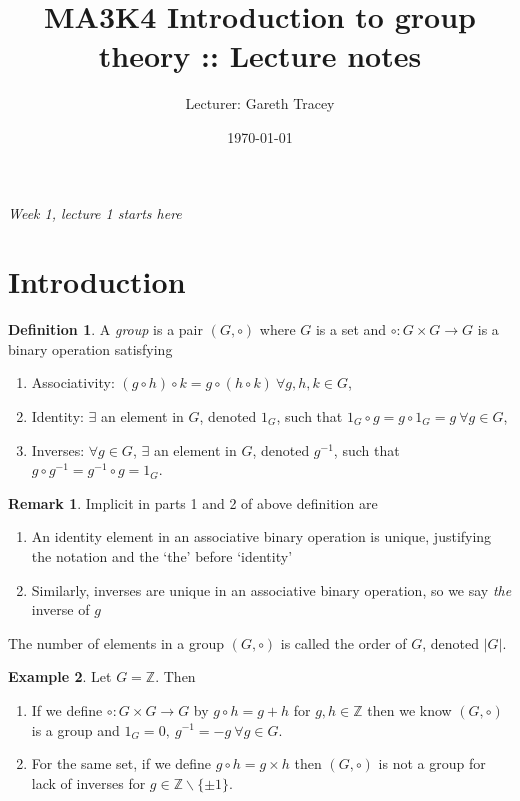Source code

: \documentclass[a4paper]{article}
\title{MA3K4 Introduction to group theory :: Lecture notes}
\author{Lecturer: Gareth Tracey}
\date{\today}
\newcommand{\Z}{\mathbb{Z}}
\theoremstyle{definition}
\newtheorem{defn}{Definition}[subsection]
\newtheorem{example}[defn]{Example}
\newtheorem*{remark}{Remark}
\begin{document}
\maketitle
\thispagestyle{empty}

\tableofcontents
\thispagestyle{empty}
\newpage
\setcounter{page}{1}

\begin{flushright}
\textit{Week 1, lecture 1 starts here}
\end{flushright}

\section{Introduction}
\begin{defn}
A \textit{group} is a pair $(G,\circ)$ where $G$ is a set and $\circ:G\times G\rightarrow G$ is a binary operation satisfying
\begin{enumerate}
\item Associativity: $(g\circ h)\circ k = g\circ (h\circ k) \ \forall g,h,k \in G$,
\item Identity: $\exists$ an element in $G$, denoted $1_G$, such that $1_G\circ g = g\circ 1_G = g \ \forall g\in G$,
\item Inverses: $\forall g\in G$, $\exists$ an element in $G$, denoted $g^{-1}$, such that $g\circ g^{-1} = g^{-1}\circ g = 1_G$.
\end{enumerate}
\end{defn}

\begin{remark}
Implicit in parts 1 and 2 of above definition are
\begin{enumerate}
\item An identity element in an associative binary operation is unique, justifying the notation and the `the' before `identity'
\item Similarly, inverses are unique in an associative binary operation, so we say \textit{the} inverse of $g$
\end{enumerate}
The number of elements in a group $(G,\circ)$ is called the order of $G$, denoted $|G|$.
\end{remark}

\begin{example}
Let $G=\Z$. Then
\begin{enumerate}
\item If we define $\circ:G\times G\rightarrow G$ by $g\circ h=g+h$ for $g,h\in \Z$ then we know $(G,\circ)$ is a group and $1_G=0,\ g^{-1}=-g \ \forall g\in G$.
\item For the same set, if we define $g\circ h=g\times h$ then $(G,\circ)$ is not a group for lack of inverses for $g\in \Z \backslash \{\pm 1\}$.
\end{enumerate}
\end{example}
\end{document}
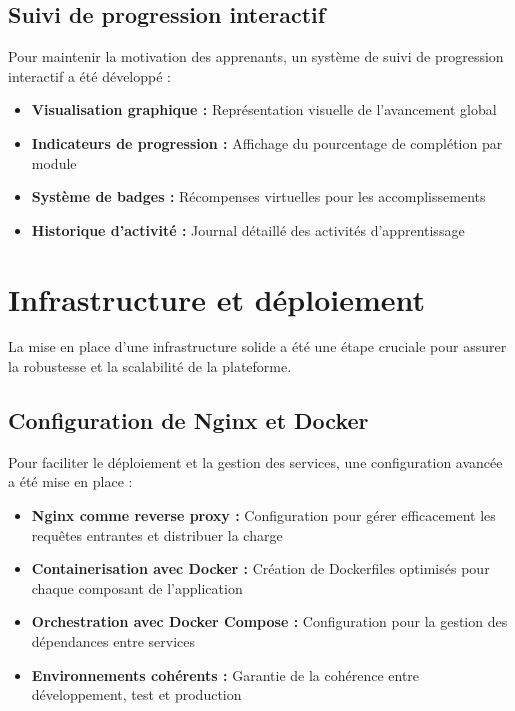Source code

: \subsection{Suivi de progression interactif}

Pour maintenir la motivation des apprenants, un système de suivi de progression interactif a été développé :

\begin{itemize}
  \item \textbf{Visualisation graphique :} Représentation visuelle de l'avancement global
  \item \textbf{Indicateurs de progression :} Affichage du pourcentage de complétion par module
  \item \textbf{Système de badges :} Récompenses virtuelles pour les accomplissements
  \item \textbf{Historique d'activité :} Journal détaillé des activités d'apprentissage
\end{itemize}

\section{Infrastructure et déploiement}

La mise en place d'une infrastructure solide a été une étape cruciale pour assurer la robustesse et la scalabilité de la plateforme.

\subsection{Configuration de Nginx et Docker}

Pour faciliter le déploiement et la gestion des services, une configuration avancée a été mise en place :

\begin{itemize}
  \item \textbf{Nginx comme reverse proxy :} Configuration pour gérer efficacement les requêtes entrantes et distribuer la charge
  \item \textbf{Containerisation avec Docker :} Création de Dockerfiles optimisés pour chaque composant de l'application
  \item \textbf{Orchestration avec Docker Compose :} Configuration pour la gestion des dépendances entre services
  \item \textbf{Environnements cohérents :} Garantie de la cohérence entre développement, test et production
\end{itemize}

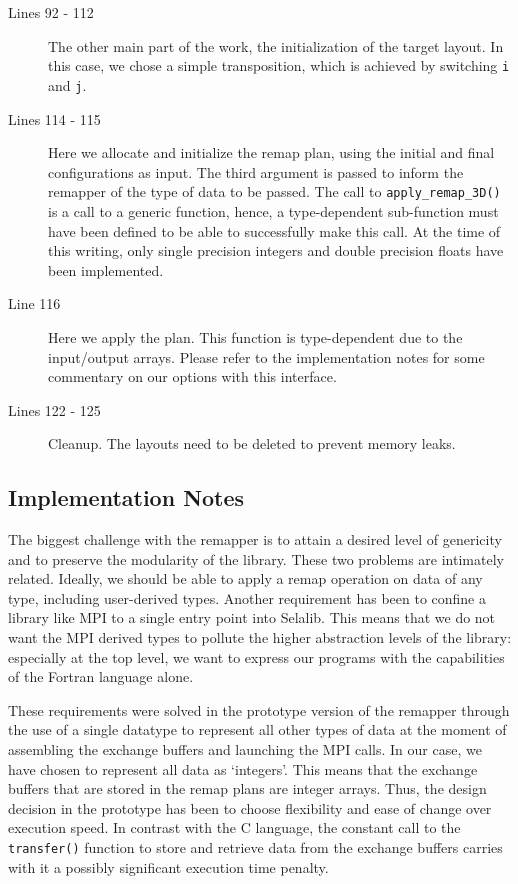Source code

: \documentclass[]{report}   %
\begin{document}
\begin{description}
\item[Lines 92 - 112]
The other main part of the work, the initialization of the target layout. In this case, we chose a simple transposition, which is achieved by switching \verb+i+ and \verb+j+.

\item[Lines 114 - 115]
Here we allocate and initialize the remap plan, using the initial and final configurations as input. The third argument is passed to inform the remapper of the type of data to be passed. The call to \verb+apply_remap_3D()+ is a call to a generic function, hence, a type-dependent sub-function must have been defined to be able to successfully make this call. At the time of this writing, only single precision integers and double precision floats have been implemented. 

\item[Line 116]
Here we apply the plan. This function is type-dependent due to the input/output arrays. Please refer to the implementation notes for some commentary on our options with this interface.

\item[Lines 122 - 125]
Cleanup. The layouts need to be deleted to prevent memory leaks. 

\end{description}

\subsection{Implementation Notes}
The biggest challenge with the remapper is to attain a desired level of genericity and to preserve the modularity of the library. These two problems are intimately related. Ideally, we should be able to apply a remap operation on data of any type, including user-derived types. Another requirement has been to confine a library like MPI to a single entry point into Selalib. This means that we do not want the MPI derived types to pollute the higher abstraction levels of the library: especially at the top level, we want to express our programs with the capabilities of the Fortran language alone.

These requirements were solved in the prototype version of the remapper through the use of a single datatype to represent all other types of data at the moment of assembling the exchange buffers and launching the MPI calls. In our case, we have chosen to represent all data as `integers'. This means that the exchange buffers that are stored in the remap plans are integer arrays. Thus, the design decision in the prototype has been to choose flexibility and ease of change over execution speed. In contrast with the C language, the constant call to the \verb+transfer()+ function to store and retrieve data from the exchange buffers carries with it a possibly significant execution time penalty.
\end{document}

───

> [WORK INSTRUCTION]
Without including any pictures, reproduce the listing exactly.

> [REPLY TO THE EXERCISE]
Source code

: \documentclass[a4paper]{article}
\title{MA3K4 Introduction to group theory :: Lecture notes}
\author{Lecturer: Gareth Tracey}
\date{\today}
\newcommand{\Z}{\mathbb{Z}}
\theoremstyle{definition}
\newtheorem{defn}{Definition}[subsection]
\newtheorem{example}[defn]{Example}
\newtheorem*{remark}{Remark}
\begin{document}
\maketitle
\thispagestyle{empty}

\tableofcontents
\thispagestyle{empty}
\newpage
\setcounter{page}{1}

\begin{flushright}
\textit{Week 1, lecture 1 starts here}
\end{flushright}

\section{Introduction}
\begin{defn}
A \textit{group} is a pair $(G,\circ)$ where $G$ is a set and $\circ:G\times G\rightarrow G$ is a binary operation satisfying
\begin{enumerate}
\item Associativity: $(g\circ h)\circ k = g\circ (h\circ k) \ \forall g,h,k \in G$,
\item Identity: $\exists$ an element in $G$, denoted $1_G$, such that $1_G\circ g = g\circ 1_G = g \ \forall g\in G$,
\item Inverses: $\forall g\in G$, $\exists$ an element in $G$, denoted $g^{-1}$, such that $g\circ g^{-1} = g^{-1}\circ g = 1_G$.
\end{enumerate}
\end{defn}

\begin{remark}
Implicit in parts 1 and 2 of above definition are
\begin{enumerate}
\item An identity element in an associative binary operation is unique, justifying the notation and the `the' before `identity'
\item Similarly, inverses are unique in an associative binary operation, so we say \textit{the} inverse of $g$
\end{enumerate}
The number of elements in a group $(G,\circ)$ is called the order of $G$, denoted $|G|$.
\end{remark}

\begin{example}
Let $G=\Z$. Then
\begin{enumerate}
\item If we define $\circ:G\times G\rightarrow G$ by $g\circ h=g+h$ for $g,h\in \Z$ then we know $(G,\circ)$ is a group and $1_G=0,\ g^{-1}=-g \ \forall g\in G$.
\item For the same set, if we define $g\circ h=g\times h$ then $(G,\circ)$ is not a group for lack of inverses for $g\in \Z \backslash \{\pm 1\}$.
\end{enumerate}
\end{example}
\end{document}
Source code

: \subsection{Suivi de progression interactif}

Pour maintenir la motivation des apprenants, un système de suivi de progression interactif a été développé :

\begin{itemize}
  \item \textbf{Visualisation graphique :} Représentation visuelle de l'avancement global
  \item \textbf{Indicateurs de progression :} Affichage du pourcentage de complétion par module
  \item \textbf{Système de badges :} Récompenses virtuelles pour les accomplissements
  \item \textbf{Historique d'activité :} Journal détaillé des activités d'apprentissage
\end{itemize}

\section{Infrastructure et déploiement}

La mise en place d'une infrastructure solide a été une étape cruciale pour assurer la robustesse et la scalabilité de la plateforme.

\subsection{Configuration de Nginx et Docker}

Pour faciliter le déploiement et la gestion des services, une configuration avancée a été mise en place :

\begin{itemize}
  \item \textbf{Nginx comme reverse proxy :} Configuration pour gérer efficacement les requêtes entrantes et distribuer la charge
  \item \textbf{Containerisation avec Docker :} Création de Dockerfiles optimisés pour chaque composant de l'application
  \item \textbf{Orchestration avec Docker Compose :} Configuration pour la gestion des dépendances entre services
  \item \textbf{Environnements cohérents :} Garantie de la cohérence entre développement, test et production
\end{itemize}

Source code

: \documentclass[]{report}   %
\begin{document}
\begin{description}
\item[Lines 92 - 112]
The other main part of the work, the initialization of the target layout. In this case, we chose a simple transposition, which is achieved by switching \verb+i+ and \verb+j+.

\item[Lines 114 - 115]
Here we allocate and initialize the remap plan, using the initial and final configurations as input. The third argument is passed to inform the remapper of the type of data to be passed. The call to \verb+apply_remap_3D()+ is a call to a generic function, hence, a type-dependent sub-function must have been defined to be able to successfully make this call. At the time of this writing, only single precision integers and double precision floats have been implemented. 

\item[Line 116]
Here we apply the plan. This function is type-dependent due to the input/output arrays. Please refer to the implementation notes for some commentary on our options with this interface.

\item[Lines 122 - 125]
Cleanup. The layouts need to be deleted to prevent memory leaks. 

\end{description}

\subsection{Implementation Notes}
The biggest challenge with the remapper is to attain a desired level of genericity and to preserve the modularity of the library. These two problems are intimately related. Ideally, we should be able to apply a remap operation on data of any type, including user-derived types. Another requirement has been to confine a library like MPI to a single entry point into Selalib. This means that we do not want the MPI derived types to pollute the higher abstraction levels of the library: especially at the top level, we want to express our programs with the capabilities of the Fortran language alone.

These requirements were solved in the prototype version of the remapper through the use of a single datatype to represent all other types of data at the moment of assembling the exchange buffers and launching the MPI calls. In our case, we have chosen to represent all data as `integers'. This means that the exchange buffers that are stored in the remap plans are integer arrays. Thus, the design decision in the prototype has been to choose flexibility and ease of change over execution speed. In contrast with the C language, the constant call to the \verb+transfer()+ function to store and retrieve data from the exchange buffers carries with it a possibly significant execution time penalty.
\end{document}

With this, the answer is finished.